Mallorca polarisiert und fasziniert gleichermaßen, für einige Sonne, Sand und Badestrand, für andere Berglandschaft, Gartenfantasien und Wanderparadies. Mallorca befindet sich im Schnittpunkt vieler kultureller Einflüsse. Seine Küste ist von Barcelona 170 km entfernt, aber auch von Algeriens Hauptstadt Algier nur 270 km. Es war römische Provinz, lag im Einflussbereich byzantinischer Kaiser, spanischer Kalifen wie auch nordafrikanischer Landschaftsgestalter. Im 16. Jh. war die Insel Ziel und Ausgangspunkt von Korsaren und Piraten, später gezeichnet von den Bandenkriegen rivalisierender Adelsgruppen. Ein Refugium der Reichen, touristischer Sehnsuchtsort sowie Projektionsfläche und Blaupause des Massentourismus.
Über den versteckten Buchten der Nordküste wie Sa Calobra ragen die Höhen der Serra de Tramuntana steil auf.
Die Idee dieser kleinen Darstellung ist, einen schnellen, gründlichen und kurzweiligen Überblick der Geschichte der Insel zu bieten. Dabei kann dieses Bändchen nur ein Einstieg sein in die abwechslungsreiche Geschichte Mallorcas, ohne diese umfassend abzuhandeln. Wer das eine oder andere vermisst, wird dafür anderes finden, was sonst bisher nicht auf Deutsch zu lesen war.
Geschichte wird erst lebendig und spannend, wenn sie durch Einzelheiten und Anekdoten aus dem Leben vermehrt wird, worauf hier – bei aller Kürze – nicht verzichtet wird. Eingestreut in den Text finden sich kurze Porträts bekannter Persönlichkeiten, eindrucksvolle Quellenzitate und Literaturauszüge mit zusätzlichen Informationen. Das sind zwar oft ganz individuelle Geschichten, aber lehrreich und weit über das Anekdotische hinausgehend vertiefen sie den Einblick in die Vergangenheit und Gegenwart dieser vielseitigen Insel.
Für viele Hinweise, die bei der Entstehung des Textes geholfen haben, danke ich Saskia Koch, Stefan Leister, Yanick Strauch, Ernst »Pepe« Mindler und Anja Thaller sowie den Mitarbeiter/innen des Pustet-Verlags, besonders Christiane Tomasi, für die gute Zusammenarbeit.
Es ist eine Hoffnung des Verfassers, mit der Kleinen Geschichte Mallorcas bei den Leserinnen und Lesern die Lust zu wecken, sich weiter auf Entdeckungsreise zu begeben, um die kleinen und großen Schätze Mallorcas zu heben.

### Bereitgestellte Daten:
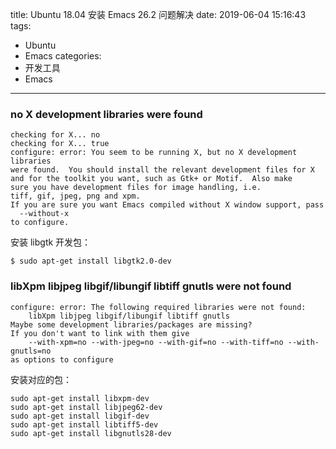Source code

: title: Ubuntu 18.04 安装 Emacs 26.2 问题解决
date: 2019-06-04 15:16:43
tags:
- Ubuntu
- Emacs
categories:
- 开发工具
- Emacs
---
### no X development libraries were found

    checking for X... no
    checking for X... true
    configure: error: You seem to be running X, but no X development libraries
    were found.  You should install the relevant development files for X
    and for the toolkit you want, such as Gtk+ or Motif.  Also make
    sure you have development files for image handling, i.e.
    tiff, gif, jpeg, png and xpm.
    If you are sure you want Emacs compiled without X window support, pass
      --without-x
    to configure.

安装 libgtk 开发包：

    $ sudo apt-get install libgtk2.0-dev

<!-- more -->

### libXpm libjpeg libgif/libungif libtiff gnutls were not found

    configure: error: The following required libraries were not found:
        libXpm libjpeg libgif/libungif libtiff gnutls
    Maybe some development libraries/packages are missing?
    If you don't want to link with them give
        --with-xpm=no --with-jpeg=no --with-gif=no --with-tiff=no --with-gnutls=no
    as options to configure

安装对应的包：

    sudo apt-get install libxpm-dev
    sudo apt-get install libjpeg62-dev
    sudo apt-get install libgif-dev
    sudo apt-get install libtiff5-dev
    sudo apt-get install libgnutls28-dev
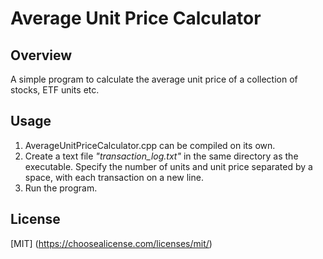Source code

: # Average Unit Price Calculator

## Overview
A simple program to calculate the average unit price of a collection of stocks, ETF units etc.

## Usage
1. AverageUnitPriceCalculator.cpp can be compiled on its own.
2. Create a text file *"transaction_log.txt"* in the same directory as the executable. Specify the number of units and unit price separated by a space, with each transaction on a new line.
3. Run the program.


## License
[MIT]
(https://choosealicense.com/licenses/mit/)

### Arbeitsauftrag:
Führen Sie bitte den Textauszug über Mallorca im Anschluss an seinen letzten Satz weiter.

### Lösung:
Natürliche Voraussetzungen der Inselkette
Das kalk- und fossilienreiche Material des Gebirgszuges der sog. Betischen Kordillere wurde während des Erdmittelalters vor etwa 250 Mio. Jahren abgelagert, als sich an der Stelle von Mallorca ein Meer erstreckte. Die Höhenzüge wurden, wie die Alpen, über 100 Mio. Jahre angehoben. Die Hebung fand zwischen der Kreidezeit und dem Miozän, also vor 145 bis vor 20 Mio. Jahren, statt. Die geologisch junge Inselgruppe der Balearen besteht nur aus den Spitzen der höchsten Berge eines abgesackten Gebirges, das vorher eine Verlängerung des Gebirgszuges der Sierra Nevada war. Dabei kam es vor 6 Mio. Jahren zu einer Phase der sog. »Messinischen Salinitätskrise«, bei der das Mittelmeer fast vollständig austrocknete, weil der Wasserzufluss im Bereich der Straße von Gibraltar zur gering war.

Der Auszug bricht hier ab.